A sort of spin-off to his previous full-length, this six-track EP selects cuts from his new yet already prolific career. Though half of songs have been re-recorded, together they help explain the narrative to his creative breakthrough. Packing in heady lyrics delivered with a no-holds-barred assurance, intro-track “El de la Codeina” is a purp paean about a malandro who sips lean. With his guitar in hand, Cano performed the song for label founder and CEO of Rancho Humilde Records, Jimmy Humilde earlier this year, after which Humilde immediately signed him. The urbano regional Mexican label is based in Los Angeles and houses genre-defying bands like Herencia de Patrones, Legado 7 and Arsenal Efectivo.

Though signing to Rancho Humilde this year elevated his star to further prominence, Cano had already attained buzz in the underground of his hometown in Sonora. He possessed a handful of singles under his buckle with the indie imprint Five Music in 2018. Earlier this year, the Mexican prodigy also released his first full-length, tuba-powered Todo Es Diferente, where “El de la Codeina” first appeared, featuring fellow corrido star Ruben Figueroa.

With Rancho Humilde, he re-recorded the track live with Herencia de Patron and Los Hijos de Garcia, who lend their verses and back him up with guitars, a stand-up bass, tuba and accordion. The YouTube video racked up two million views in its first month, and Cano was therefore invited to perform the track as a guest star in the concerts of his fellow labelmates. To date, the clip clocked in at nearly 44 million views since its April release.

This time on Mi Verdad, Cano ditches the tubas and accordions in favor of a guitar and a 12-string that stay true to the sierreño format, a regional style that first grew in popularity in the ‘80s in Sinaloa, but was later globalized a few years back in the hands of Ariel Camacho y Los Plebes del Rancho. Cano is in fact self-taught and learned to play guitar at age 13 by watching YouTube tutorials. The first song he learned was “El Karma” by the late sierreño legend Camacho, who died in a fatal car crash at age 22 in 2015. Cano is one among a slew of trap corrido artists who were inspired to play an instrument through Camacho’s body of work.

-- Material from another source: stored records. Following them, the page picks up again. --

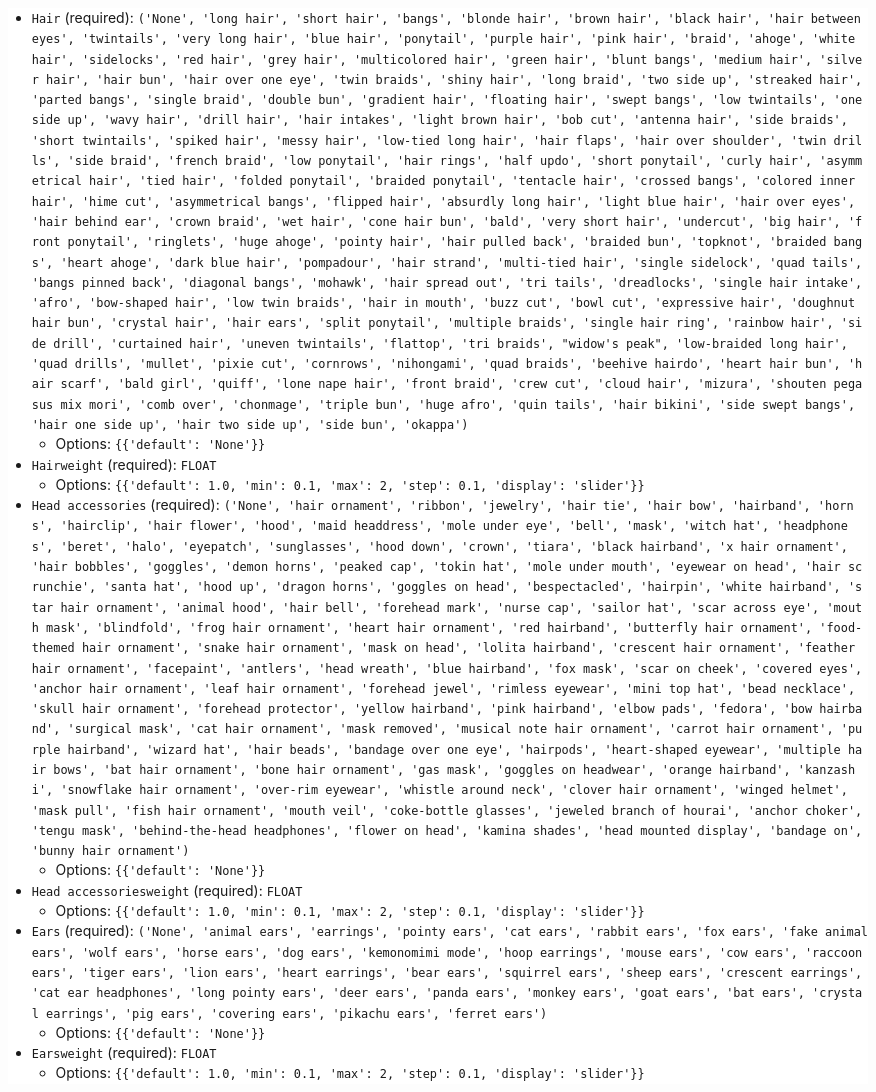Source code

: - `Hair` (required): `('None', 'long hair', 'short hair', 'bangs', 'blonde hair', 'brown hair', 'black hair', 'hair between eyes', 'twintails', 'very long hair', 'blue hair', 'ponytail', 'purple hair', 'pink hair', 'braid', 'ahoge', 'white hair', 'sidelocks', 'red hair', 'grey hair', 'multicolored hair', 'green hair', 'blunt bangs', 'medium hair', 'silver hair', 'hair bun', 'hair over one eye', 'twin braids', 'shiny hair', 'long braid', 'two side up', 'streaked hair', 'parted bangs', 'single braid', 'double bun', 'gradient hair', 'floating hair', 'swept bangs', 'low twintails', 'one side up', 'wavy hair', 'drill hair', 'hair intakes', 'light brown hair', 'bob cut', 'antenna hair', 'side braids', 'short twintails', 'spiked hair', 'messy hair', 'low-tied long hair', 'hair flaps', 'hair over shoulder', 'twin drills', 'side braid', 'french braid', 'low ponytail', 'hair rings', 'half updo', 'short ponytail', 'curly hair', 'asymmetrical hair', 'tied hair', 'folded ponytail', 'braided ponytail', 'tentacle hair', 'crossed bangs', 'colored inner hair', 'hime cut', 'asymmetrical bangs', 'flipped hair', 'absurdly long hair', 'light blue hair', 'hair over eyes', 'hair behind ear', 'crown braid', 'wet hair', 'cone hair bun', 'bald', 'very short hair', 'undercut', 'big hair', 'front ponytail', 'ringlets', 'huge ahoge', 'pointy hair', 'hair pulled back', 'braided bun', 'topknot', 'braided bangs', 'heart ahoge', 'dark blue hair', 'pompadour', 'hair strand', 'multi-tied hair', 'single sidelock', 'quad tails', 'bangs pinned back', 'diagonal bangs', 'mohawk', 'hair spread out', 'tri tails', 'dreadlocks', 'single hair intake', 'afro', 'bow-shaped hair', 'low twin braids', 'hair in mouth', 'buzz cut', 'bowl cut', 'expressive hair', 'doughnut hair bun', 'crystal hair', 'hair ears', 'split ponytail', 'multiple braids', 'single hair ring', 'rainbow hair', 'side drill', 'curtained hair', 'uneven twintails', 'flattop', 'tri braids', "widow's peak", 'low-braided long hair', 'quad drills', 'mullet', 'pixie cut', 'cornrows', 'nihongami', 'quad braids', 'beehive hairdo', 'heart hair bun', 'hair scarf', 'bald girl', 'quiff', 'lone nape hair', 'front braid', 'crew cut', 'cloud hair', 'mizura', 'shouten pegasus mix mori', 'comb over', 'chonmage', 'triple bun', 'huge afro', 'quin tails', 'hair bikini', 'side swept bangs', 'hair one side up', 'hair two side up', 'side bun', 'okappa')`
  - Options: `{{'default': 'None'}}`
- `Hairweight` (required): `FLOAT`
  - Options: `{{'default': 1.0, 'min': 0.1, 'max': 2, 'step': 0.1, 'display': 'slider'}}`
- `Head accessories` (required): `('None', 'hair ornament', 'ribbon', 'jewelry', 'hair tie', 'hair bow', 'hairband', 'horns', 'hairclip', 'hair flower', 'hood', 'maid headdress', 'mole under eye', 'bell', 'mask', 'witch hat', 'headphones', 'beret', 'halo', 'eyepatch', 'sunglasses', 'hood down', 'crown', 'tiara', 'black hairband', 'x hair ornament', 'hair bobbles', 'goggles', 'demon horns', 'peaked cap', 'tokin hat', 'mole under mouth', 'eyewear on head', 'hair scrunchie', 'santa hat', 'hood up', 'dragon horns', 'goggles on head', 'bespectacled', 'hairpin', 'white hairband', 'star hair ornament', 'animal hood', 'hair bell', 'forehead mark', 'nurse cap', 'sailor hat', 'scar across eye', 'mouth mask', 'blindfold', 'frog hair ornament', 'heart hair ornament', 'red hairband', 'butterfly hair ornament', 'food-themed hair ornament', 'snake hair ornament', 'mask on head', 'lolita hairband', 'crescent hair ornament', 'feather hair ornament', 'facepaint', 'antlers', 'head wreath', 'blue hairband', 'fox mask', 'scar on cheek', 'covered eyes', 'anchor hair ornament', 'leaf hair ornament', 'forehead jewel', 'rimless eyewear', 'mini top hat', 'bead necklace', 'skull hair ornament', 'forehead protector', 'yellow hairband', 'pink hairband', 'elbow pads', 'fedora', 'bow hairband', 'surgical mask', 'cat hair ornament', 'mask removed', 'musical note hair ornament', 'carrot hair ornament', 'purple hairband', 'wizard hat', 'hair beads', 'bandage over one eye', 'hairpods', 'heart-shaped eyewear', 'multiple hair bows', 'bat hair ornament', 'bone hair ornament', 'gas mask', 'goggles on headwear', 'orange hairband', 'kanzashi', 'snowflake hair ornament', 'over-rim eyewear', 'whistle around neck', 'clover hair ornament', 'winged helmet', 'mask pull', 'fish hair ornament', 'mouth veil', 'coke-bottle glasses', 'jeweled branch of hourai', 'anchor choker', 'tengu mask', 'behind-the-head headphones', 'flower on head', 'kamina shades', 'head mounted display', 'bandage on', 'bunny hair ornament')`
  - Options: `{{'default': 'None'}}`
- `Head accessoriesweight` (required): `FLOAT`
  - Options: `{{'default': 1.0, 'min': 0.1, 'max': 2, 'step': 0.1, 'display': 'slider'}}`
- `Ears` (required): `('None', 'animal ears', 'earrings', 'pointy ears', 'cat ears', 'rabbit ears', 'fox ears', 'fake animal ears', 'wolf ears', 'horse ears', 'dog ears', 'kemonomimi mode', 'hoop earrings', 'mouse ears', 'cow ears', 'raccoon ears', 'tiger ears', 'lion ears', 'heart earrings', 'bear ears', 'squirrel ears', 'sheep ears', 'crescent earrings', 'cat ear headphones', 'long pointy ears', 'deer ears', 'panda ears', 'monkey ears', 'goat ears', 'bat ears', 'crystal earrings', 'pig ears', 'covering ears', 'pikachu ears', 'ferret ears')`
  - Options: `{{'default': 'None'}}`
- `Earsweight` (required): `FLOAT`
  - Options: `{{'default': 1.0, 'min': 0.1, 'max': 2, 'step': 0.1, 'display': 'slider'}}`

Corridos verdes, another new trend within the regional Mexican music landscape, is performed in “El Griffindor,” a song that boasts cheeky stoner rhymes in true California-reefer spirit. Both that song and “Ahora Es Diferente,” the unabashed confession of his newfound fame, first appear in his debut album. This time, however, his heavy strums and nasally voice cut through with the confidence of a new star who’s arrived to shatter the music scene and reinvent his own proposal.

It’s a formula that is working quite well, and his charting releases are proof of his impact. Corridos Tumbados continues to remain on the peak position of Billboard’s Regional Mexican Music Album charts since it debuted two weeks ago, and the bare-bones “El Nayer” and “Iniciales AL” pop up both here and on the new EP, which he released via La R Records. Through insatiable guitar licks and biting commentary about a delinquent lifestyle, this brilliant debauchee never misses a beat on Mi Verdad. Instead, he induces thrilling and chilling moments with his menacing countrified approach. With just two steel-string guitars and Cano’s high-pitched, unbothered vocal chops, Cano is raising corridos tumbados to avant-garde grandeur that is punishing, profane and completely exhilarating.